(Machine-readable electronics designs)

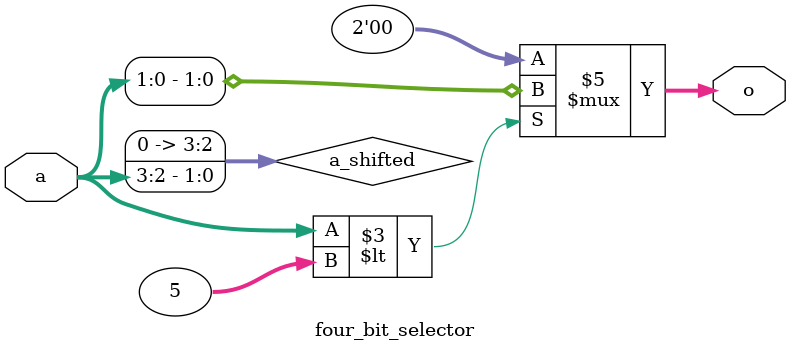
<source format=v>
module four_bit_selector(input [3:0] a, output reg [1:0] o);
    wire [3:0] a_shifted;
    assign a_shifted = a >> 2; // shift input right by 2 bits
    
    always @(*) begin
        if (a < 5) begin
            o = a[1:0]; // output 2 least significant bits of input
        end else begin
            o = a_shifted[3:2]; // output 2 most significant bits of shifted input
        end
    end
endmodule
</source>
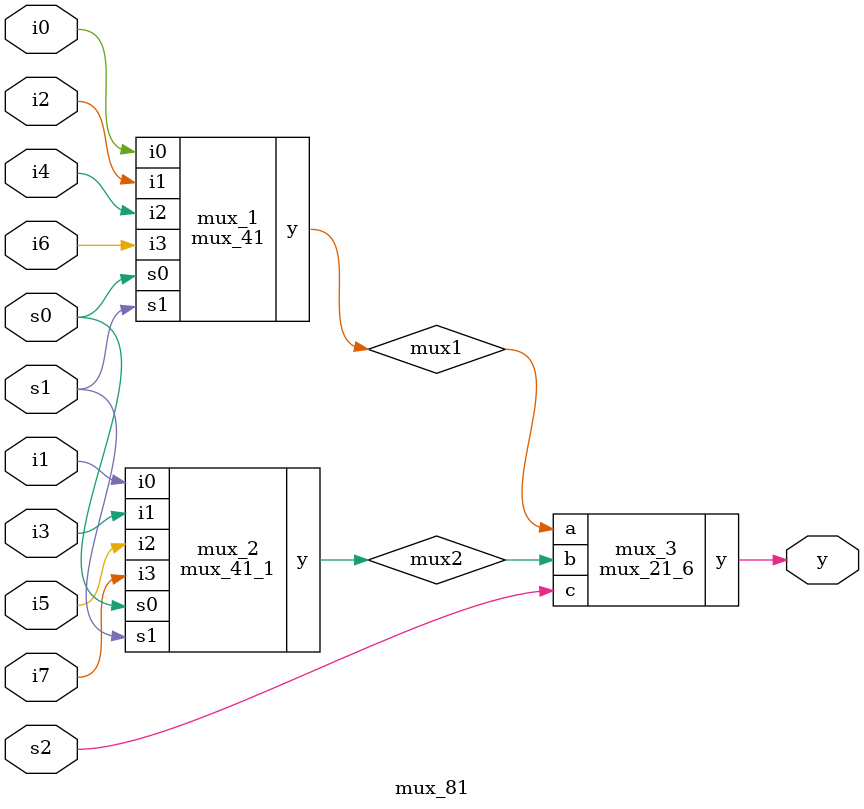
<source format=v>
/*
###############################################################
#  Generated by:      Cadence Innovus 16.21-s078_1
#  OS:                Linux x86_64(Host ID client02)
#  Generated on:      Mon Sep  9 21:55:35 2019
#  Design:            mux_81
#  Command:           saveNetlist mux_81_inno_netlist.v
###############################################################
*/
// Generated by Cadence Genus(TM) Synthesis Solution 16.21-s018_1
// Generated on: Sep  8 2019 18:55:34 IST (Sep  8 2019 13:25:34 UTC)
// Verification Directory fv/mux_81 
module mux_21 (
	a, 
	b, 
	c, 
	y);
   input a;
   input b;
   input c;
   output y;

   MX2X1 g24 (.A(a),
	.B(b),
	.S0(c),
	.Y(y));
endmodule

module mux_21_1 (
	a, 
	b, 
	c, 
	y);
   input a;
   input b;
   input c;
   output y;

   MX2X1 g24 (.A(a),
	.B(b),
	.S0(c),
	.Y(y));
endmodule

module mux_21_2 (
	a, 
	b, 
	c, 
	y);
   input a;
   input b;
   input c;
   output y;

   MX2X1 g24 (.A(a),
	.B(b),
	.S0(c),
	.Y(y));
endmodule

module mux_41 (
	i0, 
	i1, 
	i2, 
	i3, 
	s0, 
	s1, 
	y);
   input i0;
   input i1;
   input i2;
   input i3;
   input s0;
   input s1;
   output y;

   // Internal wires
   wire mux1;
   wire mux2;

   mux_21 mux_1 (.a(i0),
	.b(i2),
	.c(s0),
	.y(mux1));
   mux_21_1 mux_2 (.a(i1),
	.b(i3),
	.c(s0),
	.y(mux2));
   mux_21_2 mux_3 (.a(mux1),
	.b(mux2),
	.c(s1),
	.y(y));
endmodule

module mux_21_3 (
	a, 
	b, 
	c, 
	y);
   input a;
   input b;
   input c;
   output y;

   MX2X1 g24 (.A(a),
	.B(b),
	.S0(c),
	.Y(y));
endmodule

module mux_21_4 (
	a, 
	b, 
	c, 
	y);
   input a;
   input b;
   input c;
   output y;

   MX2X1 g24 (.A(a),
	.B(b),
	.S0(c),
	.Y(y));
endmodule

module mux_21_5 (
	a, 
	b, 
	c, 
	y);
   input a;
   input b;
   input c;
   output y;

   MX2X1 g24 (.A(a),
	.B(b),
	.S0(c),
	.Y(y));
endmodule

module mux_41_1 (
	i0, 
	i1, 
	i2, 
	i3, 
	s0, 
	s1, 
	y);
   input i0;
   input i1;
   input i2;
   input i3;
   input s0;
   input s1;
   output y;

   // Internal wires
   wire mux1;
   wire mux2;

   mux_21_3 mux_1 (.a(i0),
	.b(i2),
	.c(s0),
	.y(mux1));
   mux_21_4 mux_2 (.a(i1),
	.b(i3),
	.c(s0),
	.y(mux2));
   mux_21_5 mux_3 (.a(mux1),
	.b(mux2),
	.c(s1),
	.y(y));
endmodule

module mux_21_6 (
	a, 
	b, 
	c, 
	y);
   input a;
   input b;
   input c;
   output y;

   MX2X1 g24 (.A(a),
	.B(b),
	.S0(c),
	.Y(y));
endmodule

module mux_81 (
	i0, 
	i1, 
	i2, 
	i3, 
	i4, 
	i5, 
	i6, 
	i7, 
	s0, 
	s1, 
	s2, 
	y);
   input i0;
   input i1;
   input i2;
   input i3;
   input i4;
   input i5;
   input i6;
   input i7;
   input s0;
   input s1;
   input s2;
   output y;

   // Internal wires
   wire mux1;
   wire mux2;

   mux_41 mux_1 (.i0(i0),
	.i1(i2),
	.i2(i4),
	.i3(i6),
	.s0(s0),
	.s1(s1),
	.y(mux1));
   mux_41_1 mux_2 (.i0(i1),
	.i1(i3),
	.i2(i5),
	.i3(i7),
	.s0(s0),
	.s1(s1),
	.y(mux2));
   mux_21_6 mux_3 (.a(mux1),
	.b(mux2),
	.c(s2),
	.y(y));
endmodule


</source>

---

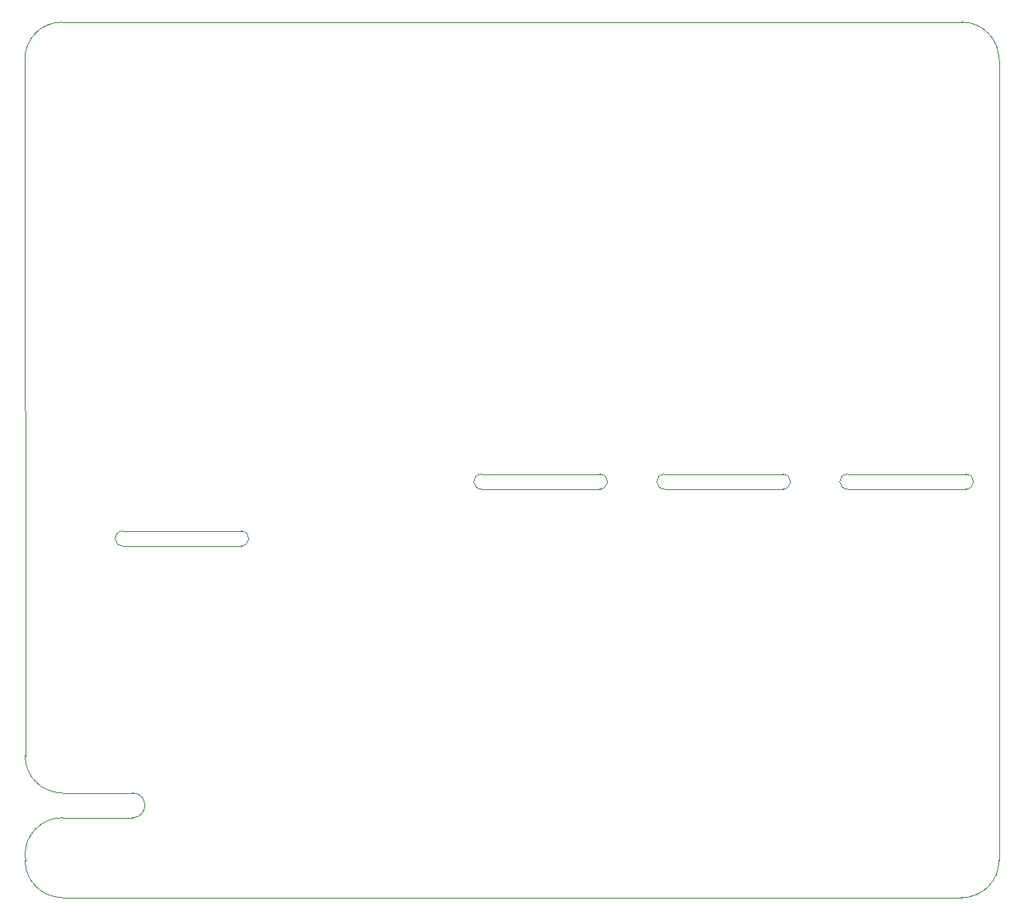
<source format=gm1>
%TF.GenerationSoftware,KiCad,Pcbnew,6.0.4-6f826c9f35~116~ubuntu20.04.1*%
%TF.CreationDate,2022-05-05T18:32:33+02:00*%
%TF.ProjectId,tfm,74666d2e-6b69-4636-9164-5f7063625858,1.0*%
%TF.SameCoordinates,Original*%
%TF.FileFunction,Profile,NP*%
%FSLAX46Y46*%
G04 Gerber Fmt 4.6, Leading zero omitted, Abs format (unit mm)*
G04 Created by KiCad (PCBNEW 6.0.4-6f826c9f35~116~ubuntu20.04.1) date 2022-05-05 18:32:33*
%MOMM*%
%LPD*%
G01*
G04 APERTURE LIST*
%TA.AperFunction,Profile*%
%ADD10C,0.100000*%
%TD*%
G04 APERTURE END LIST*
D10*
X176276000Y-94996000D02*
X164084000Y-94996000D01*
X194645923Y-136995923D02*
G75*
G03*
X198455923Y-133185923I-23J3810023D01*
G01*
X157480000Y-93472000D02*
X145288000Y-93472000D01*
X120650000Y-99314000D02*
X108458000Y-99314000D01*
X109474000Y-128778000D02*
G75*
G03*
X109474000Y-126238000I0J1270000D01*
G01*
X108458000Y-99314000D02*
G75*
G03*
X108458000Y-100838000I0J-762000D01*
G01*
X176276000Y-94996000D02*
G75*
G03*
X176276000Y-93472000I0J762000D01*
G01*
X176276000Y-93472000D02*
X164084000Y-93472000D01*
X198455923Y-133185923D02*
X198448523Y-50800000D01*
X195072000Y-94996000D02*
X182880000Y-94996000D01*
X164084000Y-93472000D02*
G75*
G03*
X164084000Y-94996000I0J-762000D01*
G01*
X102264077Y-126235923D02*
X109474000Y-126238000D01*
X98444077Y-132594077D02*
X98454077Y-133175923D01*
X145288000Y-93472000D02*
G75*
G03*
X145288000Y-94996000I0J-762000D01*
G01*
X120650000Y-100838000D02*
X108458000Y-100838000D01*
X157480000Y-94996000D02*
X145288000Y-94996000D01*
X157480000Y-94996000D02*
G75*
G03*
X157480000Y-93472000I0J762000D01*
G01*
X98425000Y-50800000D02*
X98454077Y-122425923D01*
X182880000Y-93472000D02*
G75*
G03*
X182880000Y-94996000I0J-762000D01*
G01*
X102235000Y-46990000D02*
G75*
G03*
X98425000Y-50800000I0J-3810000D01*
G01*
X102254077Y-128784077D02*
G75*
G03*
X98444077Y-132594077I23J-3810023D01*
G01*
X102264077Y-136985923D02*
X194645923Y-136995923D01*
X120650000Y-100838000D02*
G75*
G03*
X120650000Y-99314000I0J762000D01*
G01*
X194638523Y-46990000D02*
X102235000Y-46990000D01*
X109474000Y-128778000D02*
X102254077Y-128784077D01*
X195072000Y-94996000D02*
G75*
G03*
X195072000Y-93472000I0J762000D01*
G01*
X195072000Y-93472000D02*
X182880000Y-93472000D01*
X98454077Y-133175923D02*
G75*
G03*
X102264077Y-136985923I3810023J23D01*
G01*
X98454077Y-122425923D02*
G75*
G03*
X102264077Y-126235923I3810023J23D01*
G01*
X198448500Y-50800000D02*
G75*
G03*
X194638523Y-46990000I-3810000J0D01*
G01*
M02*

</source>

---

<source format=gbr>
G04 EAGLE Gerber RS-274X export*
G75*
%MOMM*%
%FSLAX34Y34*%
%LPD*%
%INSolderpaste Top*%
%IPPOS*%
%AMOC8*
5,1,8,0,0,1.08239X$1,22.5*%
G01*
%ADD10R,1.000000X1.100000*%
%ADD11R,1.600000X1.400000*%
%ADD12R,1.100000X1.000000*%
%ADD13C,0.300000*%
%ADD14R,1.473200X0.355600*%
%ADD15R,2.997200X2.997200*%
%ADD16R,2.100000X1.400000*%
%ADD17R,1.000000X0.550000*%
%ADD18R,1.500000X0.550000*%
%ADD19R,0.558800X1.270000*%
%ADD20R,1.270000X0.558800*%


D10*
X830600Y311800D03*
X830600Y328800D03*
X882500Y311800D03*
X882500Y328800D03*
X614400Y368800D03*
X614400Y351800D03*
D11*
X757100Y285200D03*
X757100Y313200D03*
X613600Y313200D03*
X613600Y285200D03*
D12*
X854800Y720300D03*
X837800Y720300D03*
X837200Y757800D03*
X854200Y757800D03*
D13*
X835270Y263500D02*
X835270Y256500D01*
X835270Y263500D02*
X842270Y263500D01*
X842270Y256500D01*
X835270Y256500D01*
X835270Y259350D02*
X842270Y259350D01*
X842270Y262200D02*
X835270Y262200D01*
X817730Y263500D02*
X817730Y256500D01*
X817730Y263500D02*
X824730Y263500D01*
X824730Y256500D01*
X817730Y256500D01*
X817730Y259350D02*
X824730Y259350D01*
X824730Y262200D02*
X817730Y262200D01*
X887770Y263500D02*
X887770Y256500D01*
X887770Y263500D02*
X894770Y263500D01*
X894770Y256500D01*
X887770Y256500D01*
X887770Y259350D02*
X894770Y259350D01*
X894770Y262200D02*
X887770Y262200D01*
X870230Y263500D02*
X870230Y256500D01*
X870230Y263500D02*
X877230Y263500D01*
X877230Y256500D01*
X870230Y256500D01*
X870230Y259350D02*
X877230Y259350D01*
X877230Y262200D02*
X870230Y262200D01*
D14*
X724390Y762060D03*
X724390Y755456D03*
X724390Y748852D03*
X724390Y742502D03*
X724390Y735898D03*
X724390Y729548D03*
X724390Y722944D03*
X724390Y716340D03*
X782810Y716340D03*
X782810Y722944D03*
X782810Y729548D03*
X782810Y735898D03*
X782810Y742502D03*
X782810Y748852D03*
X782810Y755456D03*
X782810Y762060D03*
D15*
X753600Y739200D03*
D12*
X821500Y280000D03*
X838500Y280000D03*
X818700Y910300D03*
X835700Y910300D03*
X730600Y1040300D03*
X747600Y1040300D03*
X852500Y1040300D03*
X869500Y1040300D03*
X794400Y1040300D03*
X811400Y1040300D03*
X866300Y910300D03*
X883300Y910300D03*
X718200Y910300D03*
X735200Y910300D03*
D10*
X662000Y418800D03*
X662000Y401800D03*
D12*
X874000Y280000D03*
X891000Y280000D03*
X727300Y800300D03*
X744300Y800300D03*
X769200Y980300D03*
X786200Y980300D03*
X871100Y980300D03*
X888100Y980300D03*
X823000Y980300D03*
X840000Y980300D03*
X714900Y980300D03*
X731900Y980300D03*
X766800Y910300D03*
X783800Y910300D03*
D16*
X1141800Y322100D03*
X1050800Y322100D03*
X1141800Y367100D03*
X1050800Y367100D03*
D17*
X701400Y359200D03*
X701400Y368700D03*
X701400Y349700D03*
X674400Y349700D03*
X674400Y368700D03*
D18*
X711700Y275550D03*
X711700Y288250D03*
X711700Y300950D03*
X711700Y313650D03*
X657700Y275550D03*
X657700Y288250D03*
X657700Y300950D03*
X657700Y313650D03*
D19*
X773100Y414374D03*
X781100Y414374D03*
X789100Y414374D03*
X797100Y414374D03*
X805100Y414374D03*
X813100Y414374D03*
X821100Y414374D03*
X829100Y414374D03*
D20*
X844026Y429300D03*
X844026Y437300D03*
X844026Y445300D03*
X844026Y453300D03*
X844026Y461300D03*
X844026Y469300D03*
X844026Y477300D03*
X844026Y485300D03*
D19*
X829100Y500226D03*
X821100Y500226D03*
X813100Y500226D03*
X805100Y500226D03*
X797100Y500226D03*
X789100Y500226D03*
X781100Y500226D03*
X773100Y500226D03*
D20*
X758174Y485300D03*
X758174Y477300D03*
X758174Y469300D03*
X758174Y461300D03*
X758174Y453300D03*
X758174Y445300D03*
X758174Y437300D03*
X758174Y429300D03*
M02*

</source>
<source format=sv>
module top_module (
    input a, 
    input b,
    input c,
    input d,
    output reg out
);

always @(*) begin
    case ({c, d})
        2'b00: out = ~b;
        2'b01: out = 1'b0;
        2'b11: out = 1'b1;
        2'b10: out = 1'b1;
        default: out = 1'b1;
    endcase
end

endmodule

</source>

◆ **Task brief**:
The entries above hold a line with "X701400Y349700D03*" and a later line with "X758174Y485300D03*". Write out exactly those lines and all lines between, nothing more.

◆ **Answer for the task**:
X701400Y349700D03*
X674400Y349700D03*
X674400Y368700D03*
D18*
X711700Y275550D03*
X711700Y288250D03*
X711700Y300950D03*
X711700Y313650D03*
X657700Y275550D03*
X657700Y288250D03*
X657700Y300950D03*
X657700Y313650D03*
D19*
X773100Y414374D03*
X781100Y414374D03*
X789100Y414374D03*
X797100Y414374D03*
X805100Y414374D03*
X813100Y414374D03*
X821100Y414374D03*
X829100Y414374D03*
D20*
X844026Y429300D03*
X844026Y437300D03*
X844026Y445300D03*
X844026Y453300D03*
X844026Y461300D03*
X844026Y469300D03*
X844026Y477300D03*
X844026Y485300D03*
D19*
X829100Y500226D03*
X821100Y500226D03*
X813100Y500226D03*
X805100Y500226D03*
X797100Y500226D03*
X789100Y500226D03*
X781100Y500226D03*
X773100Y500226D03*
D20*
X758174Y485300D03*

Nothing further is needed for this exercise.